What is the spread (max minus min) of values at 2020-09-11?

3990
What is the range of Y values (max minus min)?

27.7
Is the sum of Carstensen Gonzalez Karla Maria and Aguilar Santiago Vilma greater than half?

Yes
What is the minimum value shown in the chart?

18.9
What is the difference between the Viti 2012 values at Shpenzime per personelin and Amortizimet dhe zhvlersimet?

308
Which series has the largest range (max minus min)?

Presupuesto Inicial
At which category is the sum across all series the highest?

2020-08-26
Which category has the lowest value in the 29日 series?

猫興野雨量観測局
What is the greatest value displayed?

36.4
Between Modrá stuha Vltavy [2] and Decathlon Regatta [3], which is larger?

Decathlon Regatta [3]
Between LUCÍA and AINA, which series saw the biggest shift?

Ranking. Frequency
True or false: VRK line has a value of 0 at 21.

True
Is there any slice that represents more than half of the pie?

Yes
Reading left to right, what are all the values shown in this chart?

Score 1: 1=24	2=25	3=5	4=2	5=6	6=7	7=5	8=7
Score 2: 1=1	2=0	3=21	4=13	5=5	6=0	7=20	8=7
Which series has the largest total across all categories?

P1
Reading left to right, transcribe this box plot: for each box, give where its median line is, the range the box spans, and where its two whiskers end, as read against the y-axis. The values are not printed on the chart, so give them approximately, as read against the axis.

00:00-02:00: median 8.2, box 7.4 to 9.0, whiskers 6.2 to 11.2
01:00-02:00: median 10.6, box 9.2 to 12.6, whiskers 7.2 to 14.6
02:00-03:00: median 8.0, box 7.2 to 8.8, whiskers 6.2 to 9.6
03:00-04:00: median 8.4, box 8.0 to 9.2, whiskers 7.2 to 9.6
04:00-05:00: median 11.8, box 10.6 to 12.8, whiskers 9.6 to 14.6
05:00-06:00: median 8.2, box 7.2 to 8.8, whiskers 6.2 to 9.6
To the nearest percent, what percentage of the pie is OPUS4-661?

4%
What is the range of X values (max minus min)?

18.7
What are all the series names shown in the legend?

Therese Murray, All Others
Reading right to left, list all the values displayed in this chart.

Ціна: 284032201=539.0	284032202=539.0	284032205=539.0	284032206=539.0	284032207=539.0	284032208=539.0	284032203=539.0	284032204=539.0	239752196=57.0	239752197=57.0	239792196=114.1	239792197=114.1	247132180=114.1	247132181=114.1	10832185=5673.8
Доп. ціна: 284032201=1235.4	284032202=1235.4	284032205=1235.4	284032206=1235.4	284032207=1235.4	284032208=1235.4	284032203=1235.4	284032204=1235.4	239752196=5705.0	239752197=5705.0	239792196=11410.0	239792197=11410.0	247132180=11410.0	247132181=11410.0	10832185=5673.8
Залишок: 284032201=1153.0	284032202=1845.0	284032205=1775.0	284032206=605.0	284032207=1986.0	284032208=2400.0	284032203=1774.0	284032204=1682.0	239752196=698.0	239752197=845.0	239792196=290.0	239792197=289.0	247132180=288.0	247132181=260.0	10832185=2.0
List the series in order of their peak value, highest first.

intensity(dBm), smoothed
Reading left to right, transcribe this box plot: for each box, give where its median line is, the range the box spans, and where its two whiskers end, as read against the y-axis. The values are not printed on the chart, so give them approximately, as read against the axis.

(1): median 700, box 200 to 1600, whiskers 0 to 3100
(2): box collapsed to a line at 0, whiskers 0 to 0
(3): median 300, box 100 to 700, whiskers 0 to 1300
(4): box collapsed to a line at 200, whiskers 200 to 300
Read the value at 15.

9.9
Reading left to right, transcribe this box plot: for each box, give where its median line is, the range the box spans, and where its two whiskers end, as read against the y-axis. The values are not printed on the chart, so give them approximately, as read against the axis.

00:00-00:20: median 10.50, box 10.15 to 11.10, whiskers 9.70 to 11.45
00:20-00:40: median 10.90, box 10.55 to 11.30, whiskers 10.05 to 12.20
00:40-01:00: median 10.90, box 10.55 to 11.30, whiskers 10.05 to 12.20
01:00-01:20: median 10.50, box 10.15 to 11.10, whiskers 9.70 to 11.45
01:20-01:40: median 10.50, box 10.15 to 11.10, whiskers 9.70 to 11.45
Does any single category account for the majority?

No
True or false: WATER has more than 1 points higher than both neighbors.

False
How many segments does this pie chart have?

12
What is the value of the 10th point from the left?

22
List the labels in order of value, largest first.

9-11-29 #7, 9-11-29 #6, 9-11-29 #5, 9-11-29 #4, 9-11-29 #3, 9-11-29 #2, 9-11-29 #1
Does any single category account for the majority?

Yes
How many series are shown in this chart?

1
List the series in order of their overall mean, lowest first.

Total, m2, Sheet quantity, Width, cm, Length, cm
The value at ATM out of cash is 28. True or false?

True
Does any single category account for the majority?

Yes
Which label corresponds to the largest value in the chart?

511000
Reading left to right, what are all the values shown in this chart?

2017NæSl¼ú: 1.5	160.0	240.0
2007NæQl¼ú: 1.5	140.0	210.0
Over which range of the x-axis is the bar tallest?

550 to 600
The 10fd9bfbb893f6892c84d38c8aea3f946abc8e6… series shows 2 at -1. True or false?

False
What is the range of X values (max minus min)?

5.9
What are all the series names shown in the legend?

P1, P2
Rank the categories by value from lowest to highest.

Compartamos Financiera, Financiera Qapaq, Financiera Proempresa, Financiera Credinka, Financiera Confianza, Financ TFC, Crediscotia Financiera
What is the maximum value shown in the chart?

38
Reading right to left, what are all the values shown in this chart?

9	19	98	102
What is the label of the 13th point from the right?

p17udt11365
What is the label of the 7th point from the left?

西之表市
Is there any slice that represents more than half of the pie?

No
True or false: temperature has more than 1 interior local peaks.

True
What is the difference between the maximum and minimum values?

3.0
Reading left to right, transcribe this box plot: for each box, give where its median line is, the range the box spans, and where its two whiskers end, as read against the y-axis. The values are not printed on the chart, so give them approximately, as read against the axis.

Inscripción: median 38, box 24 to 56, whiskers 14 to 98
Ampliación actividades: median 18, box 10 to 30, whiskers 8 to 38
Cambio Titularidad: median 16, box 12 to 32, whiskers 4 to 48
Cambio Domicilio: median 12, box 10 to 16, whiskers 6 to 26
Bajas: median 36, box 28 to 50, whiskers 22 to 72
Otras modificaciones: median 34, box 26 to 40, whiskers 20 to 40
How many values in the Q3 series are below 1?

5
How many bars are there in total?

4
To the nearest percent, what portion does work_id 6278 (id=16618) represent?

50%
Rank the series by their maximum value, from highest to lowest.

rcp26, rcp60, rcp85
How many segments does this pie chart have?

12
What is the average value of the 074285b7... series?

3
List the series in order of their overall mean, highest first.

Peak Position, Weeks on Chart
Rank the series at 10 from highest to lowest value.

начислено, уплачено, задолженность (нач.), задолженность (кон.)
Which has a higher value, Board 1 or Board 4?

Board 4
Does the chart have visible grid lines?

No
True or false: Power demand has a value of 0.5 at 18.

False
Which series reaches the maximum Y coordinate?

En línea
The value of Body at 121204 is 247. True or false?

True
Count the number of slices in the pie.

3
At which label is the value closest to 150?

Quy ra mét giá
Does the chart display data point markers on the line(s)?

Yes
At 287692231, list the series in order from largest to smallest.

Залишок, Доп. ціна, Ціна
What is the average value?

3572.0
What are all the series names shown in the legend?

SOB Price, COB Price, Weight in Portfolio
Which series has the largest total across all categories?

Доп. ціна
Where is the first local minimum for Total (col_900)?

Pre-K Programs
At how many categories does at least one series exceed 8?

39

════════

### WHAT THE TASK ASKS
Copy every item above word for word, keeping each line in its original order and leaving out nothing.

### EXERCISE SOLUTION
What is the spread (max minus min) of values at 2020-09-11?

3990
What is the range of Y values (max minus min)?

27.7
Is the sum of Carstensen Gonzalez Karla Maria and Aguilar Santiago Vilma greater than half?

Yes
What is the minimum value shown in the chart?

18.9
What is the difference between the Viti 2012 values at Shpenzime per personelin and Amortizimet dhe zhvlersimet?

308
Which series has the largest range (max minus min)?

Presupuesto Inicial
At which category is the sum across all series the highest?

2020-08-26
Which category has the lowest value in the 29日 series?

猫興野雨量観測局
What is the greatest value displayed?

36.4
Between Modrá stuha Vltavy [2] and Decathlon Regatta [3], which is larger?

Decathlon Regatta [3]
Between LUCÍA and AINA, which series saw the biggest shift?

Ranking. Frequency
True or false: VRK line has a value of 0 at 21.

True
Is there any slice that represents more than half of the pie?

Yes
Reading left to right, what are all the values shown in this chart?

Score 1: 1=24	2=25	3=5	4=2	5=6	6=7	7=5	8=7
Score 2: 1=1	2=0	3=21	4=13	5=5	6=0	7=20	8=7
Which series has the largest total across all categories?

P1
Reading left to right, transcribe this box plot: for each box, give where its median line is, the range the box spans, and where its two whiskers end, as read against the y-axis. The values are not printed on the chart, so give them approximately, as read against the axis.

00:00-02:00: median 8.2, box 7.4 to 9.0, whiskers 6.2 to 11.2
01:00-02:00: median 10.6, box 9.2 to 12.6, whiskers 7.2 to 14.6
02:00-03:00: median 8.0, box 7.2 to 8.8, whiskers 6.2 to 9.6
03:00-04:00: median 8.4, box 8.0 to 9.2, whiskers 7.2 to 9.6
04:00-05:00: median 11.8, box 10.6 to 12.8, whiskers 9.6 to 14.6
05:00-06:00: median 8.2, box 7.2 to 8.8, whiskers 6.2 to 9.6
To the nearest percent, what percentage of the pie is OPUS4-661?

4%
What is the range of X values (max minus min)?

18.7
What are all the series names shown in the legend?

Therese Murray, All Others
Reading right to left, list all the values displayed in this chart.

Ціна: 284032201=539.0	284032202=539.0	284032205=539.0	284032206=539.0	284032207=539.0	284032208=539.0	284032203=539.0	284032204=539.0	239752196=57.0	239752197=57.0	239792196=114.1	239792197=114.1	247132180=114.1	247132181=114.1	10832185=5673.8
Доп. ціна: 284032201=1235.4	284032202=1235.4	284032205=1235.4	284032206=1235.4	284032207=1235.4	284032208=1235.4	284032203=1235.4	284032204=1235.4	239752196=5705.0	239752197=5705.0	239792196=11410.0	239792197=11410.0	247132180=11410.0	247132181=11410.0	10832185=5673.8
Залишок: 284032201=1153.0	284032202=1845.0	284032205=1775.0	284032206=605.0	284032207=1986.0	284032208=2400.0	284032203=1774.0	284032204=1682.0	239752196=698.0	239752197=845.0	239792196=290.0	239792197=289.0	247132180=288.0	247132181=260.0	10832185=2.0
List the series in order of their peak value, highest first.

intensity(dBm), smoothed
Reading left to right, transcribe this box plot: for each box, give where its median line is, the range the box spans, and where its two whiskers end, as read against the y-axis. The values are not printed on the chart, so give them approximately, as read against the axis.

(1): median 700, box 200 to 1600, whiskers 0 to 3100
(2): box collapsed to a line at 0, whiskers 0 to 0
(3): median 300, box 100 to 700, whiskers 0 to 1300
(4): box collapsed to a line at 200, whiskers 200 to 300
Read the value at 15.

9.9
Reading left to right, transcribe this box plot: for each box, give where its median line is, the range the box spans, and where its two whiskers end, as read against the y-axis. The values are not printed on the chart, so give them approximately, as read against the axis.

00:00-00:20: median 10.50, box 10.15 to 11.10, whiskers 9.70 to 11.45
00:20-00:40: median 10.90, box 10.55 to 11.30, whiskers 10.05 to 12.20
00:40-01:00: median 10.90, box 10.55 to 11.30, whiskers 10.05 to 12.20
01:00-01:20: median 10.50, box 10.15 to 11.10, whiskers 9.70 to 11.45
01:20-01:40: median 10.50, box 10.15 to 11.10, whiskers 9.70 to 11.45
Does any single category account for the majority?

No
True or false: WATER has more than 1 points higher than both neighbors.

False
How many segments does this pie chart have?

12
What is the value of the 10th point from the left?

22
List the labels in order of value, largest first.

9-11-29 #7, 9-11-29 #6, 9-11-29 #5, 9-11-29 #4, 9-11-29 #3, 9-11-29 #2, 9-11-29 #1
Does any single category account for the majority?

Yes
How many series are shown in this chart?

1
List the series in order of their overall mean, lowest first.

Total, m2, Sheet quantity, Width, cm, Length, cm
The value at ATM out of cash is 28. True or false?

True
Does any single category account for the majority?

Yes
Which label corresponds to the largest value in the chart?

511000
Reading left to right, what are all the values shown in this chart?

2017NæSl¼ú: 1.5	160.0	240.0
2007NæQl¼ú: 1.5	140.0	210.0
Over which range of the x-axis is the bar tallest?

550 to 600
The 10fd9bfbb893f6892c84d38c8aea3f946abc8e6… series shows 2 at -1. True or false?

False
What is the range of X values (max minus min)?

5.9
What are all the series names shown in the legend?

P1, P2
Rank the categories by value from lowest to highest.

Compartamos Financiera, Financiera Qapaq, Financiera Proempresa, Financiera Credinka, Financiera Confianza, Financ TFC, Crediscotia Financiera
What is the maximum value shown in the chart?

38
Reading right to left, what are all the values shown in this chart?

9	19	98	102
What is the label of the 13th point from the right?

p17udt11365
What is the label of the 7th point from the left?

西之表市
Is there any slice that represents more than half of the pie?

No
True or false: temperature has more than 1 interior local peaks.

True
What is the difference between the maximum and minimum values?

3.0
Reading left to right, transcribe this box plot: for each box, give where its median line is, the range the box spans, and where its two whiskers end, as read against the y-axis. The values are not printed on the chart, so give them approximately, as read against the axis.

Inscripción: median 38, box 24 to 56, whiskers 14 to 98
Ampliación actividades: median 18, box 10 to 30, whiskers 8 to 38
Cambio Titularidad: median 16, box 12 to 32, whiskers 4 to 48
Cambio Domicilio: median 12, box 10 to 16, whiskers 6 to 26
Bajas: median 36, box 28 to 50, whiskers 22 to 72
Otras modificaciones: median 34, box 26 to 40, whiskers 20 to 40
How many values in the Q3 series are below 1?

5
How many bars are there in total?

4
To the nearest percent, what portion does work_id 6278 (id=16618) represent?

50%
Rank the series by their maximum value, from highest to lowest.

rcp26, rcp60, rcp85
How many segments does this pie chart have?

12
What is the average value of the 074285b7... series?

3
List the series in order of their overall mean, highest first.

Peak Position, Weeks on Chart
Rank the series at 10 from highest to lowest value.

начислено, уплачено, задолженность (нач.), задолженность (кон.)
Which has a higher value, Board 1 or Board 4?

Board 4
Does the chart have visible grid lines?

No
True or false: Power demand has a value of 0.5 at 18.

False
Which series reaches the maximum Y coordinate?

En línea
The value of Body at 121204 is 247. True or false?

True
Count the number of slices in the pie.

3
At which label is the value closest to 150?

Quy ra mét giá
Does the chart display data point markers on the line(s)?

Yes
At 287692231, list the series in order from largest to smallest.

Залишок, Доп. ціна, Ціна
What is the average value?

3572.0
What are all the series names shown in the legend?

SOB Price, COB Price, Weight in Portfolio
Which series has the largest total across all categories?

Доп. ціна
Where is the first local minimum for Total (col_900)?

Pre-K Programs
At how many categories does at least one series exceed 8?

39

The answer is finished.